Der iranischen Wirtschaft geht dadurch immer mehr die Luft aus. Die Regierung Rohani versucht, die EU unter Druck zu setzen, damit europäische Unternehmen weiterhin Handel mit dem Iran treiben. Sie reichert Uran immer höher an – und schürt dadurch in der Region Ängste vor iranischen Kernwaffen. Klar ist aber auch: Israel wird nicht akzeptieren, dass der Mullah-Staat über Atombomben verfügt. Damit steigt das Risiko einer militärischen Auseinandersetzung.
Deutschland präsentiert sich derweil als Rumpel-Republik. Der Politik ist der Kompass abhandengekommen. Es fehlt an großen Zukunfts-Ideen. Bundeskanzlerin Angela Merkel (CDU) hat nur noch ein Ziel: Sie will sich mit dem EU-Ratsvorsitz in der zweiten Hälfte 2020 ein goldenes Schleifchen in den Geschichtsbüchern verdienen. In der Endphase der Ära Merkel loten die Parteien Chancen zwischen Schwarz-Grün, Rot-Rot-Grün, „Kenia"-, „Simbabwe"- oder „Jamaika"-Koalitionen aus. Es herrscht viel Nervosität, wenig Klarheit und noch weniger Konzeption.
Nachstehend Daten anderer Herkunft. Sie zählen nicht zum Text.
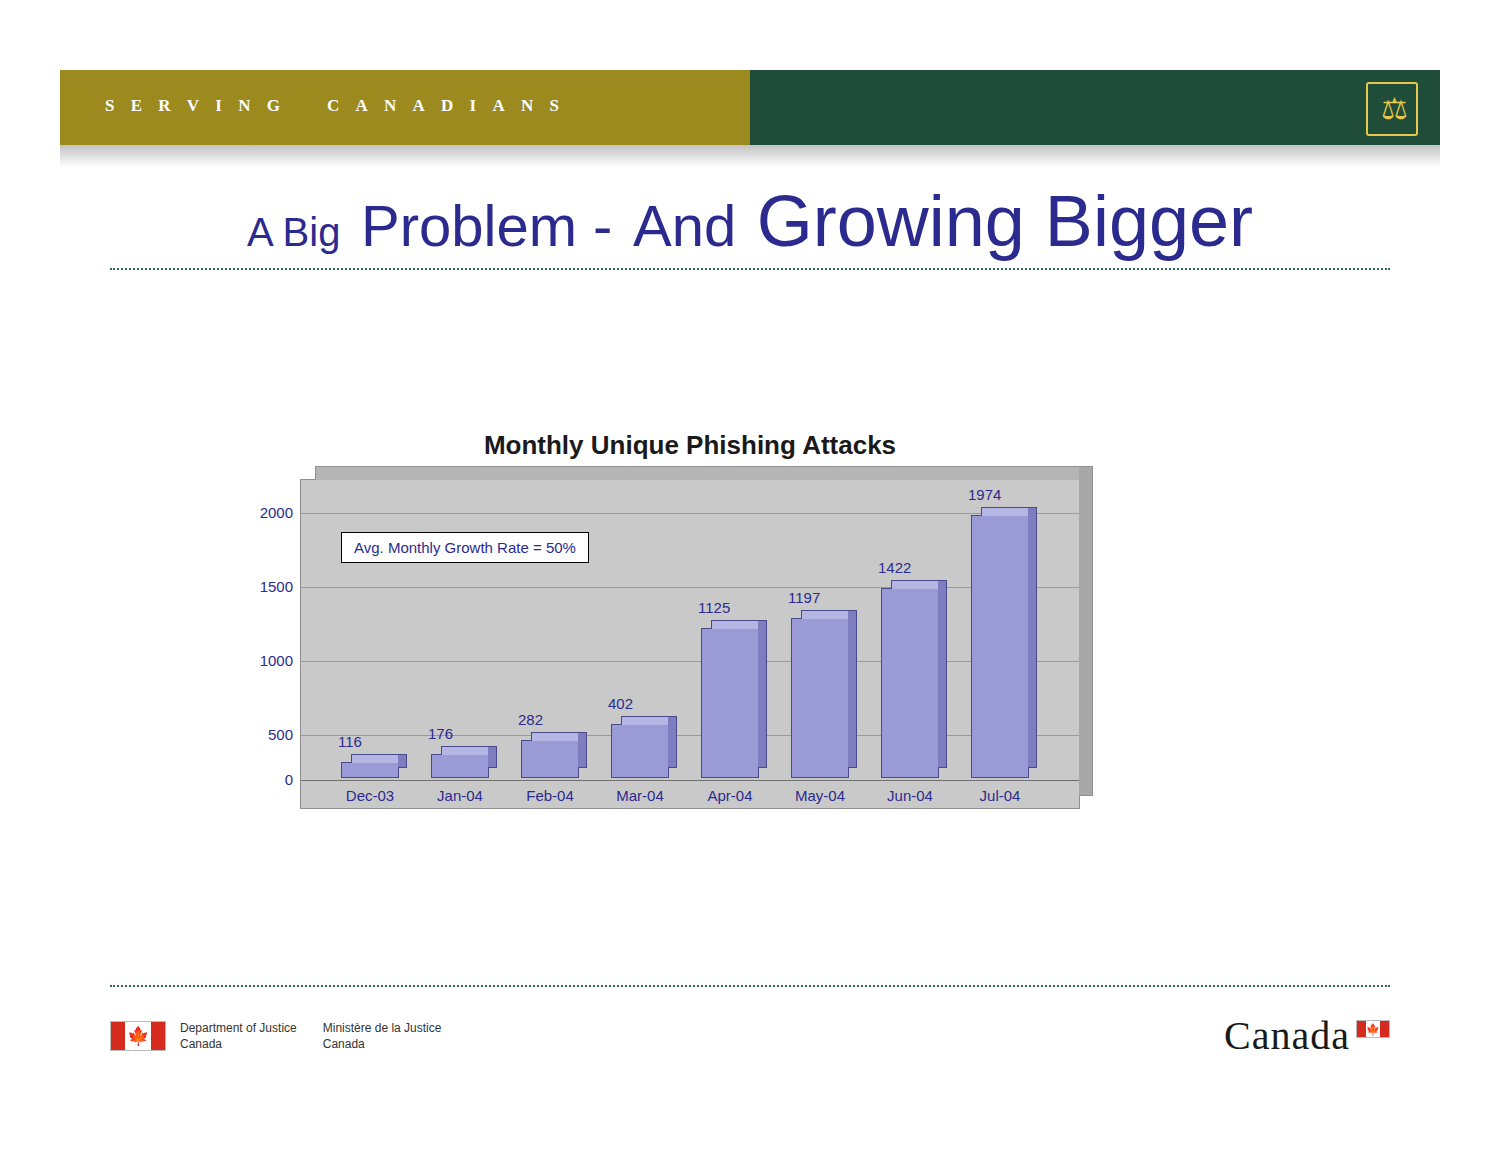S E R V I N G C A N A D I A N S
⚖
A Big Problem - And Growing Bigger
Monthly Unique Phishing Attacks
2000
1500
1000
500
0
Avg. Monthly Growth Rate = 50%
116
176
282
402
1125
1197
1422
1974
Dec-03
Jan-04
Feb-04
Mar-04
Apr-04
May-04
Jun-04
Jul-04
🍁
Department of Justice
Canada
Ministère de la Justice
Canada
Canada
🍁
Das Datum, auf das die ganze Welt starrt, ist der 3. November. An diesem Tag wird der Republikaner Donald Trump wiedergewählt, oder ein demokratischer Kandidat zieht ins Weiße Haus ein. Bekommt Trump eine zweite Amtszeit – und einiges spricht angesichts der Schwäche der demokratischen Anwärter dafür –, würden Konfrontationsdenken, Nationalismus und Protektionismus in Amerika zunehmen. Es hieße noch mehr Unberechenbarkeit in der globalen Politik.